(Stored data entries)
━━━━━━

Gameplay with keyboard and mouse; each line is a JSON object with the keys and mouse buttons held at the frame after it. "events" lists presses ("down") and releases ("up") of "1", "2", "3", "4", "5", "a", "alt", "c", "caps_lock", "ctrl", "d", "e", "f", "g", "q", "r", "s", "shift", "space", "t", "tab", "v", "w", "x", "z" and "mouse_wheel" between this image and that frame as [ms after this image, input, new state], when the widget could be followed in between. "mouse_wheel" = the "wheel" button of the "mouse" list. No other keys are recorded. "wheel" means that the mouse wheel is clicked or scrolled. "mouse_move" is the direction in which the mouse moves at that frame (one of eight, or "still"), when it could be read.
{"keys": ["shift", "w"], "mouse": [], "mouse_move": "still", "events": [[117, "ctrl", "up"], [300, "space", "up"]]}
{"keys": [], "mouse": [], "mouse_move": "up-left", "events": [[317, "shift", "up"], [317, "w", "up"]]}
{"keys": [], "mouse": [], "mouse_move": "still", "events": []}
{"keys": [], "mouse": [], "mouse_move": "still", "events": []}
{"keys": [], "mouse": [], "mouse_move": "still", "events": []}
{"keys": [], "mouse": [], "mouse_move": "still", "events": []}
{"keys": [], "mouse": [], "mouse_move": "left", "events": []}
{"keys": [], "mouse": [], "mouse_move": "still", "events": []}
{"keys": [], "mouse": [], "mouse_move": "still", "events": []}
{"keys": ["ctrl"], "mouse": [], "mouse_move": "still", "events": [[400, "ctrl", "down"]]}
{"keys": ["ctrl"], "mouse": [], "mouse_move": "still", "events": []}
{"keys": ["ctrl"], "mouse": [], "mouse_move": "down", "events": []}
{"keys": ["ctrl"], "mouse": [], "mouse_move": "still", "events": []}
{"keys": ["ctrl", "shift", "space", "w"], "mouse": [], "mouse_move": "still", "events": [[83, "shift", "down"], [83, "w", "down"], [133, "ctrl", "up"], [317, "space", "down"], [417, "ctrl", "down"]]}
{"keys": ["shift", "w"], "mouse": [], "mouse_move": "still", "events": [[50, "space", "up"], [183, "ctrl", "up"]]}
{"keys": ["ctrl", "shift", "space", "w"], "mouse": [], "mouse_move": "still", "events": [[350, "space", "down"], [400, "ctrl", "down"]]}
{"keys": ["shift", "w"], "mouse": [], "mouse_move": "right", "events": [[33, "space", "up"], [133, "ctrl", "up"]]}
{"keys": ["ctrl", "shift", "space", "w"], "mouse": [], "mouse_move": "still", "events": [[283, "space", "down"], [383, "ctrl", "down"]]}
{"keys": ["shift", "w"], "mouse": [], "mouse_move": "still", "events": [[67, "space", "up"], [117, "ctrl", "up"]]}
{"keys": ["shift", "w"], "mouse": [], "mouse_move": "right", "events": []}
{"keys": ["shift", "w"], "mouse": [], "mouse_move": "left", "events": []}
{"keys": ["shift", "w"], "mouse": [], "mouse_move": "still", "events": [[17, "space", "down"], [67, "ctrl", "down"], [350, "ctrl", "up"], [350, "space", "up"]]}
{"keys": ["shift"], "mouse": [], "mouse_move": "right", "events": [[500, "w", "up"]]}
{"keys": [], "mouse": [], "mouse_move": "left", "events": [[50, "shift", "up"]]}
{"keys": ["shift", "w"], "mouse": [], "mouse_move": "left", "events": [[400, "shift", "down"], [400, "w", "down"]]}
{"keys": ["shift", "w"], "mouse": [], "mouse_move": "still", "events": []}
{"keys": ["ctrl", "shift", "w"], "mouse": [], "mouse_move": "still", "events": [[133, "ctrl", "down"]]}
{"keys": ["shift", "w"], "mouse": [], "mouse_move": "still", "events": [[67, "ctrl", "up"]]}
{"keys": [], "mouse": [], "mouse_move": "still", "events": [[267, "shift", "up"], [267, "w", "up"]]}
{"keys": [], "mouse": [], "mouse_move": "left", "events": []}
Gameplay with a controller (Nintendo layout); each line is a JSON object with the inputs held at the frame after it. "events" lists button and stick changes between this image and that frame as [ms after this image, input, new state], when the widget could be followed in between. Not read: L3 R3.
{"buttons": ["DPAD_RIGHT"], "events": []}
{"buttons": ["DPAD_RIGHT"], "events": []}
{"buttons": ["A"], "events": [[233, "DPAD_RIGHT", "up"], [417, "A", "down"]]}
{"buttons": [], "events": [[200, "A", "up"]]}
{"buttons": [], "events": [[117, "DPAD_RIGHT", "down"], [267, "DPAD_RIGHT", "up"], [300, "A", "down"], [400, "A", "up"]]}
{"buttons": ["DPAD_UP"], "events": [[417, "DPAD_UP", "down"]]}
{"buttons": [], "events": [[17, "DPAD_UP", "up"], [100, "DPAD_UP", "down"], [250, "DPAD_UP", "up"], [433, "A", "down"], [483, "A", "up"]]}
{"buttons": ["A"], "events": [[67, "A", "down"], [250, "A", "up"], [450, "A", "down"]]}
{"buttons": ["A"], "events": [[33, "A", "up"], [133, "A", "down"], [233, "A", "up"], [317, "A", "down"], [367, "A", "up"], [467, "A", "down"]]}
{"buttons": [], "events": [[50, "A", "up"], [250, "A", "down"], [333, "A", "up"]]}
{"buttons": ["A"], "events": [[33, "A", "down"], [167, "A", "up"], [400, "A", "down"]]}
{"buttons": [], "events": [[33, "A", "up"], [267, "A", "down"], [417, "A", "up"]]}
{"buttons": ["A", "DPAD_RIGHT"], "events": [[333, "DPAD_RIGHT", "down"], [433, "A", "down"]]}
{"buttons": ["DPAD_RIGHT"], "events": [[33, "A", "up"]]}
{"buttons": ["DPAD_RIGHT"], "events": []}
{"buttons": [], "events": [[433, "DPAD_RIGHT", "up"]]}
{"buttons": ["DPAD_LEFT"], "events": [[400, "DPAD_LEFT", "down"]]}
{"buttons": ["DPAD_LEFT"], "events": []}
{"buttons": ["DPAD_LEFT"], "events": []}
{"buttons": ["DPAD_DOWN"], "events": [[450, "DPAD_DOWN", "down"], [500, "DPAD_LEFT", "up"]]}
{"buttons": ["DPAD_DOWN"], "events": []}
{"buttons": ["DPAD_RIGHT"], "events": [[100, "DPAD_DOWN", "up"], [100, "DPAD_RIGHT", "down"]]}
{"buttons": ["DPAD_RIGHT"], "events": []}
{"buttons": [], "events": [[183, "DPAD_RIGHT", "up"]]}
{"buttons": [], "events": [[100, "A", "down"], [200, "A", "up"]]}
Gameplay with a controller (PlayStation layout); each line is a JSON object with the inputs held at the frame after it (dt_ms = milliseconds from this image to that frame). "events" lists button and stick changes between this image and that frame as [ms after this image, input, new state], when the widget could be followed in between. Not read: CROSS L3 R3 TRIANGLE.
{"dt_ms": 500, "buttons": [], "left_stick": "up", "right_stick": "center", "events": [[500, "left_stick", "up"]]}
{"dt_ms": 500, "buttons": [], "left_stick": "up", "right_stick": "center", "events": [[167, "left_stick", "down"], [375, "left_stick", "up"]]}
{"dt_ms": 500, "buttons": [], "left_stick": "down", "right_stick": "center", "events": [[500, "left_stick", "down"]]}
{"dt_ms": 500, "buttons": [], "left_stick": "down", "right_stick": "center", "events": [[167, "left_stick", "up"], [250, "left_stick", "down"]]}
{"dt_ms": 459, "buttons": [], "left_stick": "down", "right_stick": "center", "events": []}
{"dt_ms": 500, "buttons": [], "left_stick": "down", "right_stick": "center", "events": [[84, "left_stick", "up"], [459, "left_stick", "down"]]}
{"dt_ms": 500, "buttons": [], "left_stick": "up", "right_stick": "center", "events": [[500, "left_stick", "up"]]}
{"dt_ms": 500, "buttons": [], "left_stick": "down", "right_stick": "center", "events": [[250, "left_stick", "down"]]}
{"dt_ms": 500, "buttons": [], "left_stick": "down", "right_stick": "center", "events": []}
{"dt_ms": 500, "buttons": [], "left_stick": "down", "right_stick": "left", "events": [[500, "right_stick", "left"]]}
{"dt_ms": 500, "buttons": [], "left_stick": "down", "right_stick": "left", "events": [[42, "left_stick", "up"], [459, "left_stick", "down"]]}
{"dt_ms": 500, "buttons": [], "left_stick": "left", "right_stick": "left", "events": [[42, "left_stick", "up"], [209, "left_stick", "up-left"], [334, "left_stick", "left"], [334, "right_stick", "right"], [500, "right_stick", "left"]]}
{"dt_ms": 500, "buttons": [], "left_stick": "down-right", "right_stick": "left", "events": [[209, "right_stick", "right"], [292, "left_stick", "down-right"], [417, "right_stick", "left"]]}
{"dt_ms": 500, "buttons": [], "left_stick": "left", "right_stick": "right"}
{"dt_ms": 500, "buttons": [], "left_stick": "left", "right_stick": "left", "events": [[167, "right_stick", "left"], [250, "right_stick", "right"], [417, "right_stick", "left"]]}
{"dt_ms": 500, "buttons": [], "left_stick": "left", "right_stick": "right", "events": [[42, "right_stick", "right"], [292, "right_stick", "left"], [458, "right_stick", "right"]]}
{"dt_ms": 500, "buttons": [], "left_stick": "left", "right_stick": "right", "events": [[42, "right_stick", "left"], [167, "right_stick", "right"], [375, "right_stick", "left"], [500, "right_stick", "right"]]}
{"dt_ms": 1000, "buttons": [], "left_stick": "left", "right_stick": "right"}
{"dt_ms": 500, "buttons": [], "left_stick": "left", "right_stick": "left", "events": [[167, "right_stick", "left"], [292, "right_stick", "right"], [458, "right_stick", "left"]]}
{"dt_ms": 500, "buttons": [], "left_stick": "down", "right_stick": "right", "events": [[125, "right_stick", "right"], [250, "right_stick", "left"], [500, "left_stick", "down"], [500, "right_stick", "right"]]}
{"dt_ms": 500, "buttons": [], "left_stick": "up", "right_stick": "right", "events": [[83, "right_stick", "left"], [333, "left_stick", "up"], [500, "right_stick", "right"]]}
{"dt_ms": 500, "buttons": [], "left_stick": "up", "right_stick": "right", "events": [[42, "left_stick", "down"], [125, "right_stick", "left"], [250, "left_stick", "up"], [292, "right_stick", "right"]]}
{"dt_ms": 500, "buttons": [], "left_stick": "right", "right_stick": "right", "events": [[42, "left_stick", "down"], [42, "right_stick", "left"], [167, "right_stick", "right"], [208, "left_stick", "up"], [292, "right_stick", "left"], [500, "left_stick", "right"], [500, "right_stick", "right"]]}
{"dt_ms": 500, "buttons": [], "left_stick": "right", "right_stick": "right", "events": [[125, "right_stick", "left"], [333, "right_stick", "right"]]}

━━━━━━

If a line in the entries holds the string "changes", copy it.

Gameplay with a controller (Nintendo layout); each line is a JSON object with the inputs held at the frame after it. "events" lists button and stick changes between this image and that frame as [ms after this image, input, new state], when the widget could be followed in between. Not read: L3 R3.
Gameplay with a controller (PlayStation layout); each line is a JSON object with the inputs held at the frame after it (dt_ms = milliseconds from this image to that frame). "events" lists button and stick changes between this image and that frame as [ms after this image, input, new state], when the widget could be followed in between. Not read: CROSS L3 R3 TRIANGLE.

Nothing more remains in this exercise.